The disorder is in the system which values the scores on wildly inappropriate assessments more than teaching students in a meaningful and research based manner.


      I’ve mentioned before that Common Core ignores science and will do great harm to small children as they’re asked to do things beyond their capabilities. There’s a reason why we teach little kids about using songs to learn the alphabet, about using fingers for counting…Common Core abandons the wisdom of thousands of years of teaching small children, abandons the knowledge of modern (real) science, and trades it all in for a very cheap “one size fits all” system determined by (childless?) bureaucrats that will work for almost nobody. The teacher explains:

Developmentally appropriate practice is the bedrock upon which early childhood education best practices are based, and has decades of empirical support behind it. However, the new reforms not only disregard this research, they are actively forcing teachers to engage in practices which are not only ineffective but actively harmful to child development and the learning process.


     The system of being forced to hurt people is a little different in higher education:

Admin: “You need use more group projects with your students.”

Me: “Study after study shows group work hurts education, that the more time spent in group work, the less the student learns on his own. Please don’t force this.”

Admin: “I’m not forcing you, but I’ll deduct from your evaluation for unwillingness to use group work.”

--Group work isn’t “forced,” but faculty that refuse to hurt their students are punished, as faculty with higher evaluations are the ones that get bonuses and can move up the ladder.

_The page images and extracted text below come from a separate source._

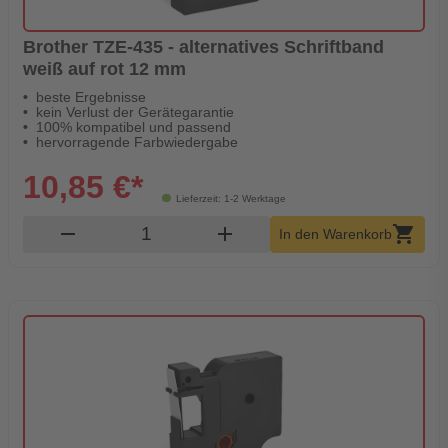
Brother TZE-435 - alternatives Schriftband
weiß auf rot 12 mm
beste Ergebnisse
kein Verlust der Gerätegarantie
100% kompatibel und passend
hervorragende Farbwiedergabe
10,85 €*
Lieferzeit: 1-2 Werktage
Produkt Warenkorb Menge
remove
add
shopping_cart
In den Warenkorb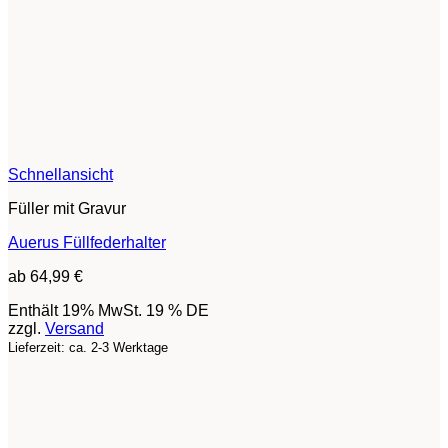
Schnellansicht
Füller mit Gravur
Auerus Füllfederhalter
ab
64,99
€
Enthält 19% MwSt. 19 % DE
zzgl.
Versand
Lieferzeit: ca. 2-3 Werktage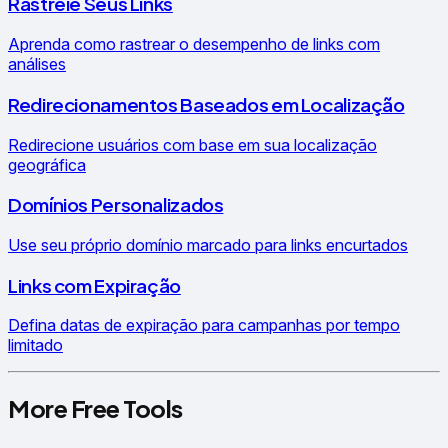
Rastreie Seus Links
Aprenda como rastrear o desempenho de links com
análises
Redirecionamentos Baseados em Localização
Redirecione usuários com base em sua localização
geográfica
Domínios Personalizados
Use seu próprio domínio marcado para links encurtados
Links com Expiração
Defina datas de expiração para campanhas por tempo
limitado
More Free Tools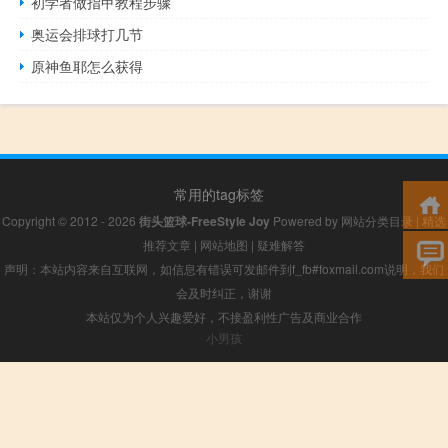
初学者做指甲教程步骤
奥运会排球打几节
原神鱼耶怎么获得
常用的tag标签
Copyright © 2012 - 2026
街头篮球-FreeStyle Joy
Powered by
网站分类目录
|
精选
推荐文章
|
网站地图
|
疑难解答
声明：本站内容来自互联网，如信息有错误可发邮件到f_fb#foxmail.com说明，我们
会及时纠正，谢谢
本站仅为个人兴趣爱好，不接盈利性广告及商业合作
小男孩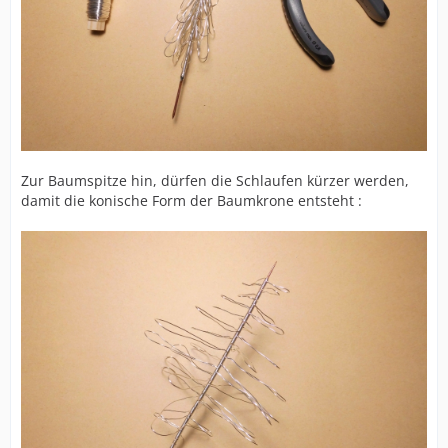
Zur Baumspitze hin, dürfen die Schlaufen kürzer werden,
damit die konische Form der Baumkrone entsteht :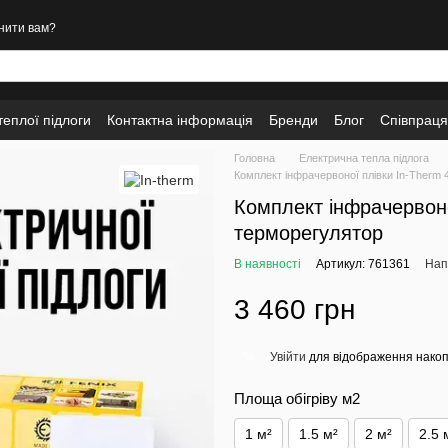
нити вам?
еплої підлоги
Контактна інформація
Бренди
Блог
Співпраця
Головна
Електрична тепла підлога
Комплект інфрачервоної плівки In-Therm
Комплект інфрачервоно
терморегулятор
В наявності
Артикул: 761361
Нап
3 460 грн
Увійти
для відображення накоп
%
Площа обігpіву м2
1 м²
1.5 м²
2 м²
2.5 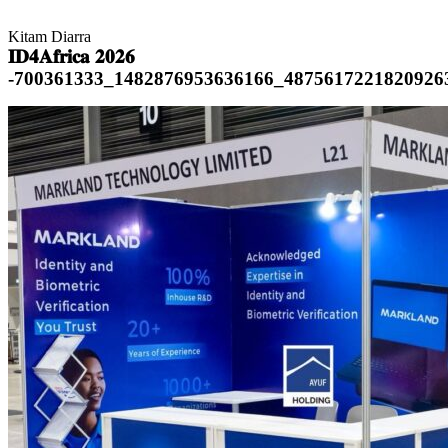
Kitam Diarra
𝐈𝐃𝟒𝐀𝐟𝐫𝐢𝐜𝐚 𝟐𝟎𝟐𝟔
-700361333_1482876953636166_4875617221820926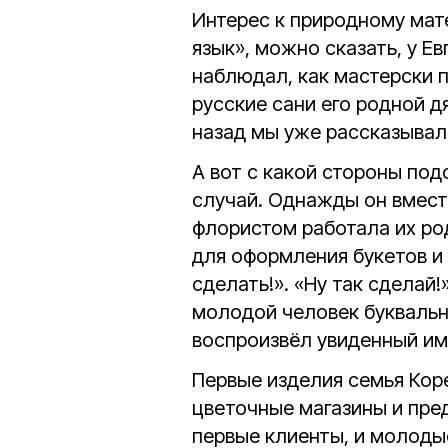
Интерес к природному мат
язык», можно сказать, у Ев
наблюдал, как мастерски 
русские сани его родной д
назад мы уже рассказывал
А вот с какой стороны под
случай. Однажды он вместе
флористом работала их ро
для оформления букетов и 
сделать!». «Ну так сделай
молодой человек буквальн
воспроизвёл увиденный им
Первые изделия семья Кор
цветочные магазины и пре
первые клиенты, и молоды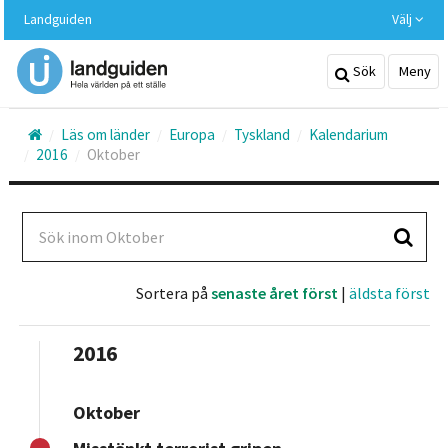
Hoppa
Landguiden
Välj
till
huvudinnehållet
Sök
Meny
Läs om länder
Europa
Tyskland
Kalendarium
2016
Oktober
Sök inom Oktober
Sortera på
senaste året först
|
äldsta först
2016
Oktober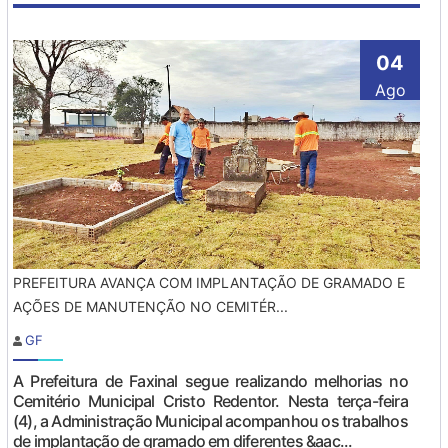
04
Ago
PREFEITURA AVANÇA COM IMPLANTAÇÃO DE GRAMADO E
AÇÕES DE MANUTENÇÃO NO CEMITÉR...
GF
A Prefeitura de Faxinal segue realizando melhorias no
Cemitério Municipal Cristo Redentor. Nesta terça-feira
(4), a Administração Municipal acompanhou os trabalhos
de implantação de gramado em diferentes &aac...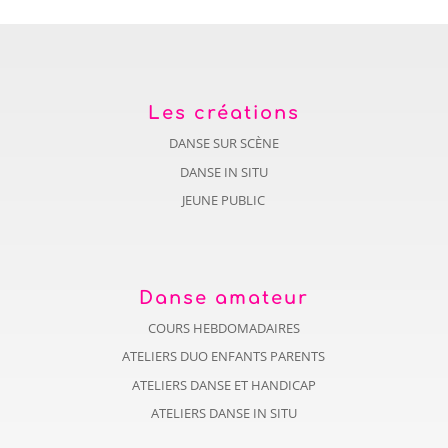
Les créations
DANSE SUR SCÈNE
DANSE IN SITU
JEUNE PUBLIC
Danse amateur
COURS HEBDOMADAIRES
ATELIERS DUO ENFANTS PARENTS
ATELIERS DANSE ET HANDICAP
ATELIERS DANSE IN SITU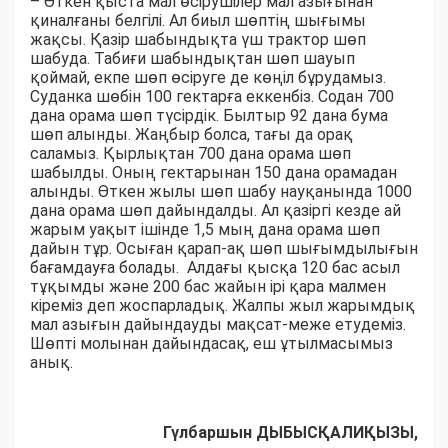
– Өткен қыста мал өсірушілер мал азығынан
қиналғаны белгілі. Ал биыл шөптің шығымы
жақсы. Қазір шабындықта үш трактор шөп
шабуда. Табиғи шабындықтан шөп шауып
қоймай, екпе шөп өсіруге де көңіл бұрудамыз.
Суданка шөбін 100 гектарға еккенбіз. Содан 700
дана орама шөп түсірдік. Былтыр 92 дана бума
шөп алынды. Жаңбыр болса, тағы да орақ
саламыз. Қырлықтан 700 дана орама шөп
шабылды. Оның гектарынан 150 дана орамадан
алынды. Өткен жылы шөп шабу науқанында 1000
дана орама шөп дайындалды. Ал қазіргі кезде ай
жарым уақыт ішінде 1,5 мың дана орама шөп
дайын тұр. Осыған қарап-ақ шөп шығымдылығын
бағамдауға болады. Алдағы қысқа 120 бас асыл
тұқымды және 200 бас жайын ірі қара малмен
кіреміз деп жоспарладық. Жалпы жыл жарымдық
мал азығын дайындауды мақсат-меже етудеміз.
Шөпті молынан дайындасақ, еш ұтылмасымыз
анық.
Гүлбаршын ДЫБЫСҚАЛИҚЫЗЫ,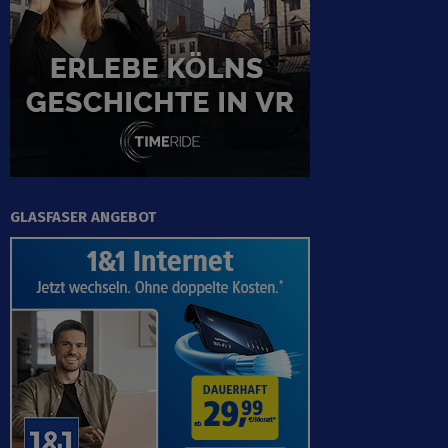
GLASFASER ANGEBOT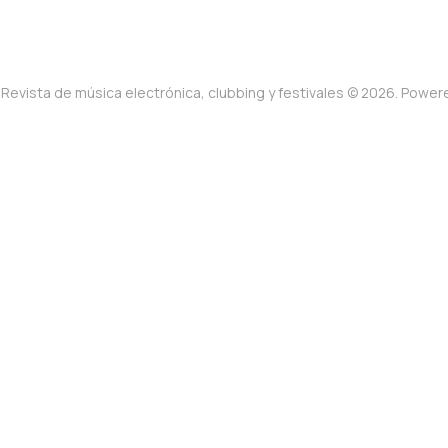
Revista de música electrónica, clubbing y festivales © 2026. Powe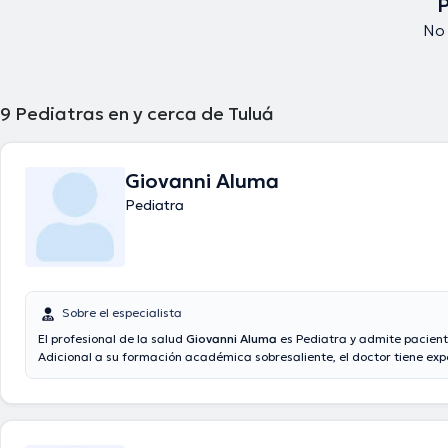
P
No 
9
Pediatras en y cerca de Tuluá
Giovanni Aluma
Pediatra
Sobre el especialista
El profesional de la salud
Giovanni Aluma
es Pediatra y admite pacient
Adicional a su formación académica sobresaliente, el doctor tiene exp
área de especialidad. El profesional de la salud posee años de experie
su ámbito de estudio. Adicionalmente, él ha participado como miembro
asociaciones médicas. Giovanni Aluma ha compartido en cuantiosas c
con la meta de tener una formación continua en su disciplina de especi
publicado numerosos artículos. Para finalizar, el profesional de la sal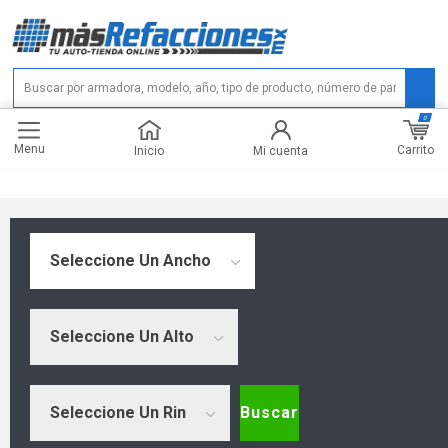
0
Menu
Carrito
Inicio
Mi cuenta
Seleccione Un Ancho
Seleccione Un Alto
Seleccione Un Rin
Buscar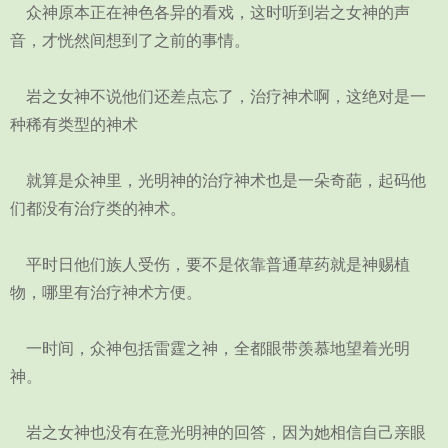
众神原本正在神色各异的看戏，这时听到岩之女神的声
音，才恍然间想到了之前的事情。
岩之女神不说他们还差点忘了，治疗神术啊，这绝对是一
种稀有类型的神术
就算是众神里，光明神的治疗神术也是一朵奇葩，起码他
们都没有治疗类的神术。
平时日他们族人受伤，要不是依靠普通草药就是神赐植
物，哪里有治疗神术方便。
一时间，众神包括雷霆之神，全都眼带羡慕地望着光明
神。
岩之女神也没有在意光明神的回答，因为她相信自己亲眼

     The misery being inflicted on our small children may not last as long as the misery of the student loan scam, which puts our young people into a lifetime of debt…but it’s misery all the same, as the teacher details:

They cry with frustration as they are asked to attempt tasks well out of their zone of proximal development. They cry as their hands shake trying to use an antiquated computer mouse on a ten year old desktop computer which they have little experience with, as the computer lab is always closed for testing. Their shoulders slump with defeat as they are put in front of poorly written tests that they cannot read, but must attempt. Their eyes fill with tears as they hunt for letters they have only recently learned so that they can type in responses with little hands which are too small to span the keyboard.

      Bureaucrats in public schools don’t care about crying children, any more than higher education administration cares about hurting young adults. The latter is all about the money, and I reckon public schools are much the same.

On June 8, 2015 my life changed when I gave birth to my daughter. I remember cradling her in the hospital bed on our first night together and thinking, “In five years you will be in kindergarten and will go to school with me.” That thought should have brought me joy, but instead it brought dread. I will not subject my child to this disordered system, and I can no longer in good conscience be a part of it myself.


    This is the big flag for her, and there was a comparable flag for me, as I noticed that none of my colleagues at the community college would send their kids to the community college…some even showed disgust at the thought.

     It’s all too common for workers at our fast food places to refuse to put the food “made” there in their mouths; seeing as these workers have no control over the quality of the fast food, and know full well how foul most of it is, this is quite understandable. Our educational systems are run the same way, with educators in no control of education. How is it a wonder that what we call “education” is so disgusting now that the workers in them are completely unwilling to put their kids in the system?